The suspense is over with the Election Commission announcing the dates for the 18th General elections and as expected in phases. The Commission continues to be in the unenviable task of going through a poll schedule involving nearly 980 million voters, thousands of voting centers and with central forces and state law enforcement providing security, not just for the voting machines and at counting centers but to protect people in remote areas of the country from subversives and terrorists simply waiting for some sort of disruption.
If democracy in India has survived in the last seven decades-plus, it has undoubtedly to do with the resilience of the people who are watchful and in making sure that differences were settled only at the ballot boxes. Politicians have been shown the door when perceived to have stepped out of line and this has been a tradition that Indian voters have long cherished.

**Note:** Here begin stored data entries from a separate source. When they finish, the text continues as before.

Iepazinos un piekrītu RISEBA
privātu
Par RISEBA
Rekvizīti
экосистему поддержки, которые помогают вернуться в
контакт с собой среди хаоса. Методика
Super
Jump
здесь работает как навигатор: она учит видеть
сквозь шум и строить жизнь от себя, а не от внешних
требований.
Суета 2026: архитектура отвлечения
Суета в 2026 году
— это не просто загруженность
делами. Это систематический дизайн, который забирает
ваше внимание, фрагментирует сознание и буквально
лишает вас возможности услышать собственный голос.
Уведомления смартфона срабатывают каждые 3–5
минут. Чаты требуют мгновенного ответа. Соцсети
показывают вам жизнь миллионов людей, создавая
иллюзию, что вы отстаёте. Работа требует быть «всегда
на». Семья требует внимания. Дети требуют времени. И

The temptations of greasing palms for a vote is there and hopefully soon will become a thing of the past, just as how ballot stuffing and booth capturing are rare these days.

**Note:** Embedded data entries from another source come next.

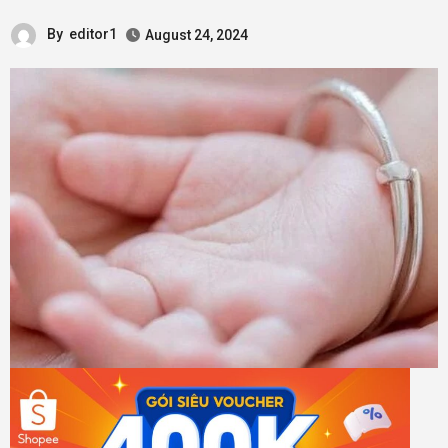
By
editor1
August 24, 2024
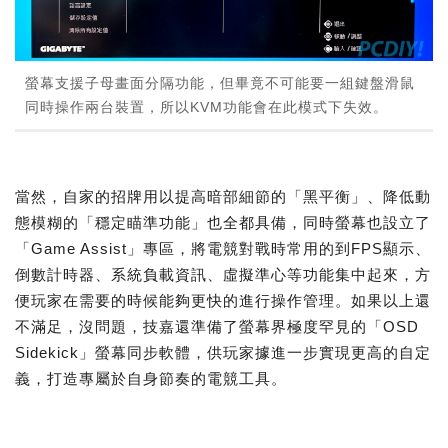
螢幕支援子母畫面分隔功能，但畢竟不可能要一組鍵盤滑鼠
同時操作兩台裝置，所以KVM功能會在此模式下失效。
當然，自家的招牌用以提高暗部細節的「黑平衡」、降低動
態模糊的「穩定瞄準功能」也全都具備，同時螢幕也設立了
「Game Assist」專區，將電競對戰時常用的到FPS顯示、
倒數計時器、系統負載資訊、虛擬準心等功能集中起來，方
便玩家在需要的時候能夠更快的進行操作管理。如果以上還
不滿足，沒問題，技嘉還準備了螢幕界極度罕見的「OSD
Sidekick」螢幕同步軟體，供玩家據進一步實現更高的自定
義，打造專屬於自身節奏的電競工具。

Political parties are gearing up for the April/ May showdown with energetic fervor in the hope of getting past the post at the hustings. The Bharatiya Janata Party- led National Democratic Alliance is challenged by the multi-party Indian National Developmental Inclusive Alliance or I.N.D.I.A., each with its pockets of strength in a diverse country.
Their appeals to the electorate are only along expected lines: the current ruling dispensation’s argument being that the gains of the last decade will have to be taken forward; and the opposition stressing that aside from economic growth, the deficits of democracy would have to be countered.
There cannot be two ways of looking at the challenges facing the country. It is certainly positive that economic growth projections are pegged at around 8 per cent; but this has to be tempered with a realization of domestic and international challenges.
This is a country that has to go some distance in addressing under-development and uneven development, not to speak of the glaring gaps between the rich and the poor, just to mention two.
The international environment is not exactly growth friendly by way of wars and threats to flow of goods. The war in the Ukraine is now in its third year and seems to have escalated into a mad talk of nuclear weapons and nuclear showdown; the conflict in the Gaza that is nearing its sixth month has threatened shipping in the Red Sea and beyond. All these hurt a country like India that is seeking to reach a developed status.
When Prime Minister Narasimha Rao started economic reforms and liberalization in 1991, the big question was if governments down the line will move forward or roll back. Thirty-plus years later, different political parties at the Center have shown that there is no going back if the country is to move up the ladder. Indian voters know full well that political parties will have to deliver stability in substantive terms, not by rhetoric that seeks more to divide than unite. That is what the 2024 poll is all about.